General Conference is amazing. I wish everyone could experience the best of conference — without necessarily sitting through the tedious and trying parts. But it is glorious to work side-by-side with men and women from around the globe. Even though we may not all agree (on much of anything) we are all brothers and sisters bound together in the love of God. This is a graphic microcosm of what we could be if we would only love each other a little bit more like God loves us. Oh, sure, there are some pushy people, some short-sightedness, and some uneasy tensions here, but these things pale when compared with the focus on God’s Spirit and power to unite us. There is a sense of possibility here — not so much on the plenary floor, but in the relationships and community encounters. We are here praying and singing and reflecting and — at this point — bringing out the best in one another.
A while ago, a very angry woman cornered me to tell me how damaging and destructive she thinks I am being in my criticisms of the denominational plans. I explained to her my thinking and motivations and I could see the muscles in her face relax. She finally shook my hand and told me that she found me “surprisingly reasonable.” Would that all encounters could end so amicably! We disagreed before, we disagree now, and we left our brief encounter both smiling and friendly. It is so nice to disagree in Christian love… we should try it more often.
At this point in our conference together, we are willing to trust. We are hearing messages of hope and potential. There is a feeling, albeit uneasy, that we are all on the same side. This won’t last — at least, it will be repeatedly tested and we will be found wanting from time to time. But there is a real hope that we can make progress. And isn’t that something to value and celebrate?
The vast majority of people at this conference have never heard of me and have no clue who I am. They don’t read the blog and they don’t know what I think or feel (or much care what I think or feel). A handful do know me, either personally or through reputation (“You’re the United Methodeviant,” one person quipped), and they like/approve of me. A very few know me and dislike me immensely, and they feel compelled to let me know. (Someone sought me out today and presented me with a small, green button with a single word on it: “unreasonable.” She thought of me, for some reason…) But I don’t believe that there is one single person here with whom I cannot have a productive, civil and respectful conversation. I truly do believe we can rise above our differences to do good work together. (We’ll see…)
One of the most fascinating aspects of this conference is conversation with representatives from the global church. A big deal is made about the “conservative theology” of our southern hemisphere neighbors, but I am finding them to be social justice progressives who make many of our more left-leaning brothers and sisters look like right-leaning moderates. Health care, poverty, government oppression, torture, war, civil unrest, gang violence, and other life-threatening concerns are primary with so many of our global delegates.

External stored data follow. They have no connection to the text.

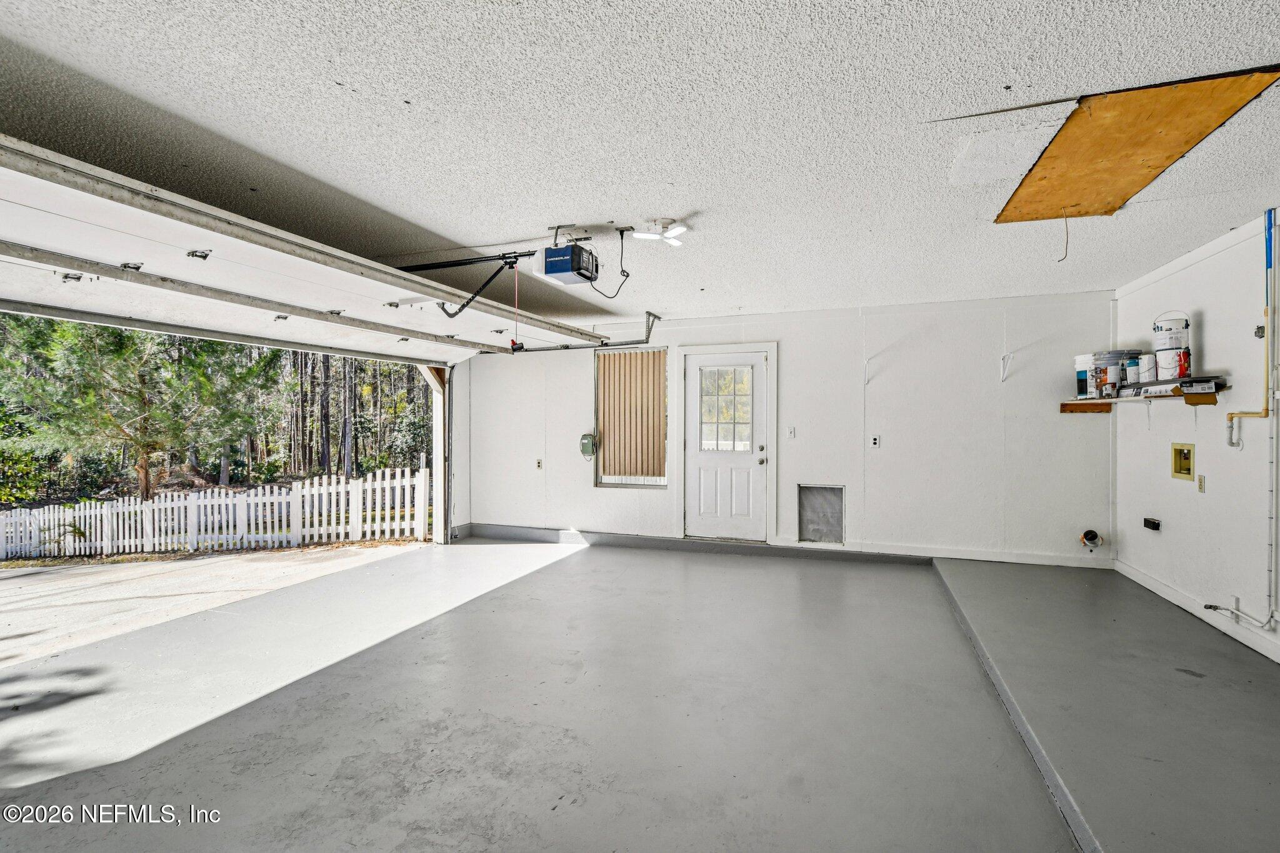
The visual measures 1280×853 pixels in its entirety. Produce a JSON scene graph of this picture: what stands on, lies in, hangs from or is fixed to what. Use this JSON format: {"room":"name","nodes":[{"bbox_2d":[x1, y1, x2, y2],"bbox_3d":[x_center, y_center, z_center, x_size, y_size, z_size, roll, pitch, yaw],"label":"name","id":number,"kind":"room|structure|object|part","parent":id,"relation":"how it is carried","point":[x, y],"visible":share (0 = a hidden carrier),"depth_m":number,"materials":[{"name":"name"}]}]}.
{"room":"garage","nodes":[
{"label":"garage","id":0,"kind":"room"},
{"bbox_2d":[445,363,471,542],"bbox_3d":[-2.994,0.114,4.132,0.168,2.547,5.300,0,0,19],"label":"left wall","id":1,"kind":"structure","parent":0,"point":[464,419],"depth_m":6.37,"materials":[{"name":"white paint"}]},
{"bbox_2d":[0,0,1279,330],"bbox_3d":[0.206,-1.209,2.501,6.204,0.122,7.607,0,0,19],"label":"ceiling","id":2,"kind":"structure","parent":0,"point":[587,205],"depth_m":2.06,"materials":[{"name":"white paint"}]},
{"bbox_2d":[0,132,616,362],"bbox_3d":[-1.857,-0.950,3.746,0.393,0.517,4.965,0,0,19],"label":"garage door","id":3,"kind":"structure","parent":2,"relation":"hanging from","point":[191,244],"depth_m":2.87,"materials":[{"name":"white metal"}]},
{"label":"hinge","id":4,"kind":"part","parent":3,"relation":"part of","materials":[{"name":"metal"}]},
{"bbox_2d":[534,225,600,284],"bbox_3d":[-0.428,-1.042,3.267,0.313,0.294,0.383,0,0,19],"label":"garage door opener","id":5,"kind":"object","parent":2,"relation":"hanging from","point":[552,272],"visible":0.99,"depth_m":3.16,"materials":[{"name":"plastic"}]},
{"bbox_2d":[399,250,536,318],"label":"opener rail","id":6,"kind":"object","parent":5,"relation":"attached to","point":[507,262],"visible":0.78,"depth_m":3.61,"materials":[{"name":"black metal"}]},
{"bbox_2d":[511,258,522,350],"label":"release cord","id":7,"kind":"object","parent":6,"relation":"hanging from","point":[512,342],"visible":0.97,"depth_m":3.63,"materials":[{"name":"red plastic"}]},
{"bbox_2d":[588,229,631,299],"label":"power cord","id":8,"kind":"object","parent":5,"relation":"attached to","point":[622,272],"visible":0.92,"depth_m":3.37,"materials":[{"name":"black plastic"}]},
{"bbox_2d":[511,310,666,352],"bbox_3d":[-0.712,-1.013,5.928,1.829,0.353,0.117,0,0,19],"label":"garage door track","id":9,"kind":"object","parent":2,"relation":"hanging from","point":[547,349],"visible":0.66,"depth_m":5.78,"materials":[{"name":"metal"}]},
{"bbox_2d":[629,218,688,246],"bbox_3d":[0.121,-1.149,3.139,0.313,0.093,0.286,0,0,-30],"label":"ceiling light","id":10,"kind":"object","parent":2,"relation":"attached to","point":[640,235],"visible":1,"depth_m":3.12,"materials":[{"name":"white plastic"}]},
{"bbox_2d":[992,66,1278,225],"bbox_3d":[2.071,-1.177,2.401,0.791,0.025,1.177,0,0,19],"label":"plywood panel","id":11,"kind":"object","parent":2,"relation":"in","point":[1058,200],"visible":0.96,"depth_m":2.23,"materials":[{"name":"brown wood"}]},
{"bbox_2d":[1058,210,1069,261],"bbox_3d":[2.327,-1.034,2.931,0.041,0.264,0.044,0,0,19],"label":"pull cord","id":12,"kind":"object","parent":11,"relation":"hanging from","point":[1065,225],"visible":0.99,"depth_m":2.92,"materials":[{"name":"plastic"}]},
{"bbox_2d":[0,535,1279,852],"bbox_3d":[-0.332,1.408,2.313,6.412,0.186,7.661,0,0,19],"label":"floor","id":13,"kind":"structure","parent":0,"point":[574,565],"depth_m":2.42,"materials":[{"name":"grey concrete"}]},
{"bbox_2d":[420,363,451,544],"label":"frame","id":14,"kind":"object","parent":13,"relation":"on","point":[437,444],"visible":0.72,"depth_m":6.13,"materials":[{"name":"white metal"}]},
{"bbox_2d":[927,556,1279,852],"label":"raised platform","id":15,"kind":"object","parent":13,"relation":"on","point":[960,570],"visible":0.97,"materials":[{"name":"grey concrete"}]},
{"bbox_2d":[461,290,1119,571],"bbox_3d":[1.011,0.059,5.691,6.587,2.478,0.187,0,0,19],"label":"back wall","id":16,"kind":"structure","parent":0,"point":[983,394],"depth_m":5.10,"materials":[{"name":"white paint"}]},
{"bbox_2d":[535,458,543,469],"bbox_3d":[-1.178,0.449,6.218,0.078,0.126,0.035,0,0,19],"label":"wall outlet","id":17,"kind":"object","parent":16,"relation":"attached to","point":[539,464],"visible":0.98,"depth_m":6.22,"materials":[{"name":"white plastic"}]},
{"bbox_2d":[579,433,596,458],"bbox_3d":[-0.614,0.235,6.298,0.184,0.280,0.089,0,0,19],"label":"control box","id":18,"kind":"object","parent":16,"relation":"attached to","point":[587,436],"visible":0.98,"depth_m":6.27,"materials":[{"name":"green"}]},
{"bbox_2d":[593,345,668,487],"bbox_3d":[-0.073,-0.072,6.107,0.870,1.597,0.122,0,0,19],"label":"window","id":19,"kind":"structure","parent":16,"relation":"in","point":[652,481],"depth_m":6.13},
{"bbox_2d":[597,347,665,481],"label":"vertical blind","id":20,"kind":"object","parent":19,"relation":"attached to","point":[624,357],"visible":0.94,"depth_m":6.13,"materials":[{"name":"beige plastic"}]},
{"bbox_2d":[680,346,768,540],"bbox_3d":[0.907,0.249,5.697,0.863,1.992,0.142,0,0,19],"label":"door","id":21,"kind":"structure","parent":16,"relation":"in","point":[755,371],"depth_m":5.71,"materials":[{"name":"white paint"}]},
{"bbox_2d":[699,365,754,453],"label":"door window","id":22,"kind":"structure","parent":21,"relation":"in","point":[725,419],"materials":[{"name":"clear glass"}]},
{"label":"doorknob","id":23,"kind":"part","parent":21,"relation":"part of","materials":[{"name":"metal"}]},
{"bbox_2d":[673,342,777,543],"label":"door frame","id":24,"kind":"structure","parent":16,"relation":"attached to","point":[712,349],"depth_m":5.65,"materials":[{"name":"white paint"}]},
{"bbox_2d":[456,523,1111,570],"bbox_3d":[1.132,1.229,5.473,5.837,0.109,0.019,0,0,19],"label":"baseboard","id":25,"kind":"structure","parent":16,"relation":"attached to","point":[617,535],"depth_m":5.41,"materials":[{"name":"paint"}]},
{"bbox_2d":[786,426,796,438],"bbox_3d":[1.525,0.067,5.366,0.075,0.128,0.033,0,0,19],"label":"light switch","id":26,"kind":"object","parent":16,"relation":"attached to","point":[792,431],"visible":0.98,"depth_m":5.37,"materials":[{"name":"white plastic"}]},
{"bbox_2d":[796,483,845,543],"bbox_3d":[1.851,0.901,5.426,0.447,0.596,0.054,0,0,19],"label":"pet door","id":27,"kind":"object","parent":16,"relation":"in","point":[805,533],"visible":0.95,"depth_m":5.43,"materials":[{"name":"metal"}]},
{"bbox_2d":[863,358,874,385],"bbox_3d":[2.194,-0.508,5.101,0.042,0.270,0.197,0,0,19],"label":"shelf bracket","id":28,"kind":"object","parent":16,"relation":"attached to","point":[865,364],"visible":0.98,"depth_m":5.15,"materials":[{"name":"white metal"}]},
{"bbox_2d":[870,434,880,448],"bbox_3d":[2.245,0.152,5.084,0.078,0.125,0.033,0,0,19],"label":"wall outlet","id":29,"kind":"object","parent":16,"relation":"attached to","point":[875,441],"visible":0.98,"depth_m":5.08,"materials":[{"name":"white plastic"}]},
{"bbox_2d":[999,353,1013,381],"bbox_3d":[3.323,-0.525,4.814,0.051,0.243,0.208,0,0,19],"label":"shelf bracket","id":30,"kind":"object","parent":16,"relation":"attached to","point":[1003,359],"visible":0.98,"depth_m":4.87,"materials":[{"name":"white metal"}]},
{"bbox_2d":[1078,528,1103,549],"bbox_3d":[3.885,0.973,4.594,0.158,0.177,0.091,0,0,19],"label":"dryer vent","id":31,"kind":"object","parent":16,"relation":"attached to","point":[1085,535],"visible":0.98,"depth_m":4.58,"materials":[{"name":"silver metal"}]},
{"bbox_2d":[1113,206,1279,666],"bbox_3d":[3.074,0.063,1.504,0.158,2.487,6.876,0,0,19],"label":"right wall","id":32,"kind":"structure","parent":0,"point":[1205,327],"depth_m":3.39,"materials":[{"name":"white paint"}]},
{"bbox_2d":[1057,381,1227,427],"bbox_3d":[3.639,-0.164,3.899,0.411,0.270,1.235,0,0,19],"label":"wall shelf","id":33,"kind":"object","parent":32,"relation":"attached to","point":[1093,409],"visible":0.95,"depth_m":3.68,"materials":[{"name":"brown wood"}]},
{"bbox_2d":[1073,353,1098,399],"bbox_3d":[3.744,-0.411,4.432,0.233,0.347,0.226,0,0,19],"label":"paint bucket","id":34,"kind":"object","parent":33,"relation":"on","point":[1083,369],"visible":0.71,"depth_m":4.39,"materials":[{"name":"white plastic"}]},
{"bbox_2d":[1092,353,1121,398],"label":"paint can","id":35,"kind":"object","parent":33,"relation":"on","point":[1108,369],"visible":0.92,"depth_m":4.18,"materials":[{"name":"white"}]},
{"bbox_2d":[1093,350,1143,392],"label":"paint bucket","id":36,"kind":"object","parent":33,"relation":"on","point":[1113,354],"visible":0.57,"depth_m":4.22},
{"bbox_2d":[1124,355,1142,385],"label":"paint can","id":37,"kind":"object","parent":33,"relation":"on","point":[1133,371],"visible":0.72,"depth_m":4.03,"materials":[{"name":"plastic"}]},
{"bbox_2d":[1133,353,1155,382],"bbox_3d":[3.721,-0.421,3.916,0.117,0.200,0.119,0,0,19],"label":"paint can","id":38,"kind":"object","parent":33,"relation":"on","point":[1145,364],"visible":0.9,"depth_m":3.88,"materials":[{"name":"white plastic"}]},
{"bbox_2d":[1151,311,1191,380],"bbox_3d":[3.678,-0.541,3.695,0.220,0.466,0.213,0,0,-39],"label":"paint bucket","id":39,"kind":"object","parent":33,"relation":"on","point":[1163,344],"visible":0.83,"depth_m":3.63,"materials":[{"name":"white plastic"}]},
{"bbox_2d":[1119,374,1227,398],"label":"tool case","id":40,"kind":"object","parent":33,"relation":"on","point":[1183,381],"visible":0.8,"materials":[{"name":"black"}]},
{"bbox_2d":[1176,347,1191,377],"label":"paint can","id":41,"kind":"object","parent":33,"relation":"on","point":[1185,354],"visible":0.79,"depth_m":3.45,"materials":[{"name":"red"}]},
{"bbox_2d":[1142,516,1161,530],"bbox_3d":[3.838,0.739,3.998,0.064,0.079,0.130,0,0,19],"label":"wall outlet","id":42,"kind":"object","parent":32,"relation":"attached to","point":[1153,523],"visible":0.98,"depth_m":3.98,"materials":[{"name":"black plastic"}]},
{"bbox_2d":[1170,442,1194,480],"bbox_3d":[3.973,0.261,3.864,0.089,0.240,0.283,0,0,19],"label":"washer outlet box","id":43,"kind":"object","parent":32,"relation":"in","point":[1183,469],"visible":0.94,"depth_m":3.92,"materials":[{"name":"plastic"}]},
{"bbox_2d":[1115,557,1279,663],"bbox_3d":[3.066,1.205,1.759,0.019,0.107,5.635,0,0,19],"label":"baseboard","id":44,"kind":"structure","parent":32,"relation":"attached to","point":[1148,585],"depth_m":3.40,"materials":[{"name":"white paint"}]},
{"bbox_2d":[1196,473,1205,491],"bbox_3d":[3.763,0.384,3.576,0.013,0.116,0.069,0,0,19],"label":"wall outlet","id":45,"kind":"object","parent":32,"relation":"attached to","point":[1200,488],"visible":0.98,"depth_m":3.57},
{"bbox_2d":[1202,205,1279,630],"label":"conduit pipe","id":46,"kind":"object","parent":32,"relation":"attached to","point":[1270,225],"visible":1,"depth_m":2.94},
{"bbox_2d":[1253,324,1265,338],"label":"outlet","id":47,"kind":"object","parent":32,"relation":"attached to","point":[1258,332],"visible":0.91,"depth_m":3.10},
{"label":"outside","id":48,"kind":"structure","parent":0,"visible":0},
{"bbox_2d":[0,543,427,667],"bbox_3d":[-7.078,1.950,4.024,6.765,0.569,10.677,0,0,19],"label":"driveway","id":49,"kind":"structure","parent":48,"point":[14,580],"depth_m":5.85,"materials":[{"name":"grey concrete"}]},
{"label":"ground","id":50,"kind":"structure","parent":48,"visible":0},
{"bbox_2d":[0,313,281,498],"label":"tree","id":51,"kind":"object","parent":50,"relation":"on","point":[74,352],"visible":0.78,"materials":[{"name":"plant"}]},
{"bbox_2d":[0,466,433,559],"bbox_3d":[-8.204,1.604,9.528,4.507,1.450,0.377,0,0,19],"label":"picket fence","id":52,"kind":"object","parent":50,"relation":"on","point":[41,518],"visible":0.95,"depth_m":9.53,"materials":[{"name":"white wood"}]},
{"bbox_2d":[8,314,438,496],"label":"trees","id":53,"kind":"object","parent":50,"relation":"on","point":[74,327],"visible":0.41,"materials":[{"name":"green plant"}]},
{"bbox_2d":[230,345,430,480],"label":"tree","id":54,"kind":"object","parent":50,"relation":"on","point":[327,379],"visible":0.3,"materials":[{"name":"green plant"}]}
]}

For us to become a worldwide church, we are going to need to become much more political and devoted to the crusade for human rights. Justice may become the greatest mission focus in the decades to come.
We are here together, working out our own salvation with fear and trembling, but we are not here alone. The feeling of Holy Spirit and the deep devotion of kindred hearts is overwhelming. I believe many disenchanted and disheartened United Methodists would find great hope if they could only see the commitment with which the delegates are doing the work of the church. Truly, this is a glory to God. Legislation? Disciplinary revision? Roberts Rules? A glory to God? This time in Tampa is proof positive that God is greater than all our failings and limitations. Thanks be to God!
As our church in microcosm, we can be proud of our witness (so far) in Tampa.